------ Dataset

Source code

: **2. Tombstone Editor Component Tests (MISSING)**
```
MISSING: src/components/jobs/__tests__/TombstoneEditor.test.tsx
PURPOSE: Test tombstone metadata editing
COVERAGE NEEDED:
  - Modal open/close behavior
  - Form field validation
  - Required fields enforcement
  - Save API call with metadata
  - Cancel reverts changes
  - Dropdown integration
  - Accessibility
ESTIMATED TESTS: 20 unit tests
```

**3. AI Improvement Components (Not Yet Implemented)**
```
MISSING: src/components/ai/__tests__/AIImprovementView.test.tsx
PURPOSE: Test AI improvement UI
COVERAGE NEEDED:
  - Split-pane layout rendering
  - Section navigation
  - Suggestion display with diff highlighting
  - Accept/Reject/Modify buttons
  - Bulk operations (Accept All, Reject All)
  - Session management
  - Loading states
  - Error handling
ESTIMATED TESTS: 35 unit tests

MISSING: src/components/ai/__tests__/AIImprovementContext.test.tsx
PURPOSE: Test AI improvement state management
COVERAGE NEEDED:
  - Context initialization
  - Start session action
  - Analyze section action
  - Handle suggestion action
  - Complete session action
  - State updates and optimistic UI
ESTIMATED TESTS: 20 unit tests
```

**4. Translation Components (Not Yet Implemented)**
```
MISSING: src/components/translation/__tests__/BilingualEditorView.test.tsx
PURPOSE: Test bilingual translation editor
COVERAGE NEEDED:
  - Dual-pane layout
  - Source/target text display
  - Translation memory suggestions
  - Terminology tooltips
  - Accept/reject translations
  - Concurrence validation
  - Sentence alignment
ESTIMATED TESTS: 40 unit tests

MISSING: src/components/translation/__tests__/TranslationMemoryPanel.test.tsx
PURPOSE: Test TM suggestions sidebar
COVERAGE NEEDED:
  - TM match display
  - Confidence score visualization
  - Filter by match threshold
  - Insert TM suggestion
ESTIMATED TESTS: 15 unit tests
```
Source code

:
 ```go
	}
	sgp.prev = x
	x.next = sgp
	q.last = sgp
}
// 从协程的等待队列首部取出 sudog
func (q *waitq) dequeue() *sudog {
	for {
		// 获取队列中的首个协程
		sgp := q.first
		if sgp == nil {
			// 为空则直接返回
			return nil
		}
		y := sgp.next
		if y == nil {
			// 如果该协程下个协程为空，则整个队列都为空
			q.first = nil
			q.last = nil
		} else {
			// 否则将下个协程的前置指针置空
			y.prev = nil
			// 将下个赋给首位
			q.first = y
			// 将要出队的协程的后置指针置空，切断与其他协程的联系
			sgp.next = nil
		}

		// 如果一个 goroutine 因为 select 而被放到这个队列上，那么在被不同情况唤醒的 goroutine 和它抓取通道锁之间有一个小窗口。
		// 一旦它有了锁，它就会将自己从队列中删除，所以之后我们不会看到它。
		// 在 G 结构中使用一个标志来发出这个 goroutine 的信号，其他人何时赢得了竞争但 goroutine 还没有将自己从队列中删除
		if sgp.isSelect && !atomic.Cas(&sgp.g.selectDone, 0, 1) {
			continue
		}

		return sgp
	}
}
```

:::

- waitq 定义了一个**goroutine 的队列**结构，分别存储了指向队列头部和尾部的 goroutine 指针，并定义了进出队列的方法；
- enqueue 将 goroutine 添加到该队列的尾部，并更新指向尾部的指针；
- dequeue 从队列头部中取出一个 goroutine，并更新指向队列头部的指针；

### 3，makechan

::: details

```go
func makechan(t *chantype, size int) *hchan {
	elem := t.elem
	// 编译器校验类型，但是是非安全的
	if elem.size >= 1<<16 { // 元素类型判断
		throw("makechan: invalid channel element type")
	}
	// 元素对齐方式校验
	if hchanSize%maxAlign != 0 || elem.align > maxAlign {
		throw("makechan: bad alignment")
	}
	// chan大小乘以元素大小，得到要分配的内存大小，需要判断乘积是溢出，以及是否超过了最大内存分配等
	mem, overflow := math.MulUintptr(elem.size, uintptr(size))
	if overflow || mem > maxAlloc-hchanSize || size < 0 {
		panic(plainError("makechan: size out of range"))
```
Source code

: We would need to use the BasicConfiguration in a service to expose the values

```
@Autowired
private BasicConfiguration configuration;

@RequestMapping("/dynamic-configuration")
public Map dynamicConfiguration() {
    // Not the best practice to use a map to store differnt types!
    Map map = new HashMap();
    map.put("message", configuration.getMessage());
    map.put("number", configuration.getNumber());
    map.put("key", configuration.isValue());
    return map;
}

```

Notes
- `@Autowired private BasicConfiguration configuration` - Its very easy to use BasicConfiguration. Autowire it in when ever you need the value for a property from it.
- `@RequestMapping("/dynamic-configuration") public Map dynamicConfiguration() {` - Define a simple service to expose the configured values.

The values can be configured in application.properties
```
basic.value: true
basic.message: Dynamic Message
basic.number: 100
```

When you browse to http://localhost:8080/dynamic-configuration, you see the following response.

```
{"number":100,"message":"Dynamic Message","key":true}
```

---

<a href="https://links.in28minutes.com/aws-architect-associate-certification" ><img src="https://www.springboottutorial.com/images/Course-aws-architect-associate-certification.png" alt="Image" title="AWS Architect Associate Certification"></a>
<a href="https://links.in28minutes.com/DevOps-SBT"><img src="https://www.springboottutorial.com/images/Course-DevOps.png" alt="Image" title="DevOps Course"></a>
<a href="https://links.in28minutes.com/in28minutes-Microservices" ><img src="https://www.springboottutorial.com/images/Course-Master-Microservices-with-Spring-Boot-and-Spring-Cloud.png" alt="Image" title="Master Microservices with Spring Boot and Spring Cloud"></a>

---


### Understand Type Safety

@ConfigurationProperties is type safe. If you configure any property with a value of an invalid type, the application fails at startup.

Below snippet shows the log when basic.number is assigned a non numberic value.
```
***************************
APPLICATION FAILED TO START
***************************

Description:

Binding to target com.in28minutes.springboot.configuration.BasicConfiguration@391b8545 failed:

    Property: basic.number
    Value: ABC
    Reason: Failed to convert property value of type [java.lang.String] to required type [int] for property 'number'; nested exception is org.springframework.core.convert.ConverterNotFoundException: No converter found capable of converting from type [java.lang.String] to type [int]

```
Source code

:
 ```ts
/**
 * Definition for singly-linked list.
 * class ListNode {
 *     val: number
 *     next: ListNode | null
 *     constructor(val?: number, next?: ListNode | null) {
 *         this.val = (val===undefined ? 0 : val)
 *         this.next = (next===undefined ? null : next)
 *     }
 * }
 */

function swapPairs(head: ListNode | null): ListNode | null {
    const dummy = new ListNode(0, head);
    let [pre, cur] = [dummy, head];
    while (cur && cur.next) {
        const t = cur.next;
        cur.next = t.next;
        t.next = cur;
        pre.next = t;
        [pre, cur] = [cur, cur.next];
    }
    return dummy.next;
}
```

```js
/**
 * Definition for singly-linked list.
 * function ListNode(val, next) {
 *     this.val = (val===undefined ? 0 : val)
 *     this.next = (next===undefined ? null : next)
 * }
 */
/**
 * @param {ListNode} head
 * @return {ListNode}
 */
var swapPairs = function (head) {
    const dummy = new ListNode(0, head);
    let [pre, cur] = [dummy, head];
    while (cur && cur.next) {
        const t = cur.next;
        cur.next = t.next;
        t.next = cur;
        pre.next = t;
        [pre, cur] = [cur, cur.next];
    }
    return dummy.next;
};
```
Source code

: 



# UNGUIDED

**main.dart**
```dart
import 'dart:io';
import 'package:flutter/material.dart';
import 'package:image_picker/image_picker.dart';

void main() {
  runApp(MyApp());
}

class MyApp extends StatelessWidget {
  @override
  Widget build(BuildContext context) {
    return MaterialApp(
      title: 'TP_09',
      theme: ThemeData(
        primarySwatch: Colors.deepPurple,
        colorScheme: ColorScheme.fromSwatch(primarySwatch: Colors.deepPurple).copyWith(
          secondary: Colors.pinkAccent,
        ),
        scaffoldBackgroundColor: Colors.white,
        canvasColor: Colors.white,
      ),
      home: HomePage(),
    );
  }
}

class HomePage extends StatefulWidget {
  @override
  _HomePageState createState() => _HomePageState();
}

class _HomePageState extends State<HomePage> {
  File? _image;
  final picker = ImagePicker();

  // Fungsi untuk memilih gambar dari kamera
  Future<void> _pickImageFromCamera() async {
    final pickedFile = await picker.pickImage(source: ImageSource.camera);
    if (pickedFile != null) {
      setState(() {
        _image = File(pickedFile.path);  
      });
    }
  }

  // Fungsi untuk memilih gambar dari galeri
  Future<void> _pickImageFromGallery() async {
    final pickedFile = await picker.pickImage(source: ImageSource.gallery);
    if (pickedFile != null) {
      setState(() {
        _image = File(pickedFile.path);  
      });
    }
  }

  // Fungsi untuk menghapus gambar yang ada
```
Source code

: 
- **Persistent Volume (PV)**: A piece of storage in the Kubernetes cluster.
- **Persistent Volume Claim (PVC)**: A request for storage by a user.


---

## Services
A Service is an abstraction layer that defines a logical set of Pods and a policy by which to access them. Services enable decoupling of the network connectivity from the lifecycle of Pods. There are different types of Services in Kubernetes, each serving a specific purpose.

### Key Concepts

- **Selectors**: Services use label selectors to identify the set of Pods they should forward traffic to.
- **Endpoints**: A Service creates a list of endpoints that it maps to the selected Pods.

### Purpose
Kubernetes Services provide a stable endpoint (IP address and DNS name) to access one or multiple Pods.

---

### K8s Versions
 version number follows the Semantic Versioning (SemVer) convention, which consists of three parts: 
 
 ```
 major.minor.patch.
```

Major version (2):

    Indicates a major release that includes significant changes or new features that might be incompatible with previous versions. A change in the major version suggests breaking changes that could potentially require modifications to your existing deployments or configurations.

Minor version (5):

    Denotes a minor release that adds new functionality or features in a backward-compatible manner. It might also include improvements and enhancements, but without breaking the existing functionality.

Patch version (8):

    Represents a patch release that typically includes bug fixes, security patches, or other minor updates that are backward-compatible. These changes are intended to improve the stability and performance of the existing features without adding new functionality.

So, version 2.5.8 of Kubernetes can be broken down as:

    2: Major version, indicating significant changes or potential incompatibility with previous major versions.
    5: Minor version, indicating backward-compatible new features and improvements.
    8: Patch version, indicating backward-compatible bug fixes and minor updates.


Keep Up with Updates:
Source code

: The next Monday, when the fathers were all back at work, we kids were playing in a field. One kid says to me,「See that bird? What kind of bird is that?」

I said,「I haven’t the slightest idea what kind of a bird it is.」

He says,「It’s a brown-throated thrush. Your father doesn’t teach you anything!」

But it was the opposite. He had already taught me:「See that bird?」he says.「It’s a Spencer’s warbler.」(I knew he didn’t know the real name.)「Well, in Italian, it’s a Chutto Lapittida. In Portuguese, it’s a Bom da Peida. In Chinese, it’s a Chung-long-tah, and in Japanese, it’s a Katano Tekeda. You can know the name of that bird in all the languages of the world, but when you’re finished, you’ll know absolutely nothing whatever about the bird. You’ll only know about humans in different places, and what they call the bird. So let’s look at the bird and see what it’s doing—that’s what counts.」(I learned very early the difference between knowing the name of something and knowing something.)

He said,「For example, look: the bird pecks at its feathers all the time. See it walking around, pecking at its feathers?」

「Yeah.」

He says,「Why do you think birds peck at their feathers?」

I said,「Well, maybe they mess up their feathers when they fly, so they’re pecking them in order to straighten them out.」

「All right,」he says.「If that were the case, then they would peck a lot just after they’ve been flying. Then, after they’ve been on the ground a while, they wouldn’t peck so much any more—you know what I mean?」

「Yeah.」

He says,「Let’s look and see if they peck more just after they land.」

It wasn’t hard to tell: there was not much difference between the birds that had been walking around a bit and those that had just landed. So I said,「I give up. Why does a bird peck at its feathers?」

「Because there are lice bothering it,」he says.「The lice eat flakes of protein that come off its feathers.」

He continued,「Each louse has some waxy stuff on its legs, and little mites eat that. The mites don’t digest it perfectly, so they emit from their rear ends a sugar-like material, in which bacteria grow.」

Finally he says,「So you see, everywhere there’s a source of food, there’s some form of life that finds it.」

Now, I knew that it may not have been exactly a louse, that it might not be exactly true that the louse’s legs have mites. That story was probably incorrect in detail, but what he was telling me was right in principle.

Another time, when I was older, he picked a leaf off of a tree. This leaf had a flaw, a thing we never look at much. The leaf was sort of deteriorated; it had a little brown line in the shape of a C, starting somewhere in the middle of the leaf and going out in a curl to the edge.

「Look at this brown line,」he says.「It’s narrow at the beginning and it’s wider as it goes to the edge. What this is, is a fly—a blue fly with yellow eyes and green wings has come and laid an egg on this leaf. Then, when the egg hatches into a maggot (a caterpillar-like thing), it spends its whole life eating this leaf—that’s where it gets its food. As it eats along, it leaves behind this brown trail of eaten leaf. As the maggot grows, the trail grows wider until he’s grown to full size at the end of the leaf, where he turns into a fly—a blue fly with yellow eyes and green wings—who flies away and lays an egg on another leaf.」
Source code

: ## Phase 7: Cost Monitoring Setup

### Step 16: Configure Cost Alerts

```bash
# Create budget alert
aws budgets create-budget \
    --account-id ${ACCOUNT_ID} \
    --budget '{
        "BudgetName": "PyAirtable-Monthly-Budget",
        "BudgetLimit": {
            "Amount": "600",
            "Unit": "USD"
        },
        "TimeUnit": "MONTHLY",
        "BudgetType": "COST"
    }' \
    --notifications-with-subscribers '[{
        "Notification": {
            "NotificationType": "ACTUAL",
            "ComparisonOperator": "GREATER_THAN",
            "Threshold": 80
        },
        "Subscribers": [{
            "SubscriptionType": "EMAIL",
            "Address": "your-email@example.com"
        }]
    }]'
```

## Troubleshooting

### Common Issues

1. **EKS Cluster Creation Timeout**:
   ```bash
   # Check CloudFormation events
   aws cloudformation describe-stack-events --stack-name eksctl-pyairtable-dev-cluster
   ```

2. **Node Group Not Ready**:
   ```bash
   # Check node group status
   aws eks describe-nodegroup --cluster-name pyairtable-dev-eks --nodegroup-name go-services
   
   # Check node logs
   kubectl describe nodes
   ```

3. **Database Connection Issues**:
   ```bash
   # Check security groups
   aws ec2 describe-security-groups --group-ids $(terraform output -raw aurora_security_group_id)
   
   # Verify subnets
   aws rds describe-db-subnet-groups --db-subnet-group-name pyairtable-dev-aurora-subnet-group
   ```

------------

● Task goal
The line containing "### Step 16: Configure Cost Alerts" and every line after it, through the end of the records, should be repeated exactly and alone.

● Answer box
### Step 16: Configure Cost Alerts

```bash
# Create budget alert
aws budgets create-budget \
    --account-id ${ACCOUNT_ID} \
    --budget '{
        "BudgetName": "PyAirtable-Monthly-Budget",
        "BudgetLimit": {
            "Amount": "600",
            "Unit": "USD"
        },
        "TimeUnit": "MONTHLY",
        "BudgetType": "COST"
    }' \
    --notifications-with-subscribers '[{
        "Notification": {
            "NotificationType": "ACTUAL",
            "ComparisonOperator": "GREATER_THAN",
            "Threshold": 80
        },
        "Subscribers": [{
            "SubscriptionType": "EMAIL",
            "Address": "your-email@example.com"
        }]
    }]'
```

## Troubleshooting

### Common Issues

1. **EKS Cluster Creation Timeout**:
   ```bash
   # Check CloudFormation events
   aws cloudformation describe-stack-events --stack-name eksctl-pyairtable-dev-cluster
   ```

2. **Node Group Not Ready**:
   ```bash
   # Check node group status
   aws eks describe-nodegroup --cluster-name pyairtable-dev-eks --nodegroup-name go-services
   
   # Check node logs
   kubectl describe nodes
   ```

3. **Database Connection Issues**:
   ```bash
   # Check security groups
   aws ec2 describe-security-groups --group-ids $(terraform output -raw aurora_security_group_id)
   
   # Verify subnets
   aws rds describe-db-subnet-groups --db-subnet-group-name pyairtable-dev-aurora-subnet-group
   ```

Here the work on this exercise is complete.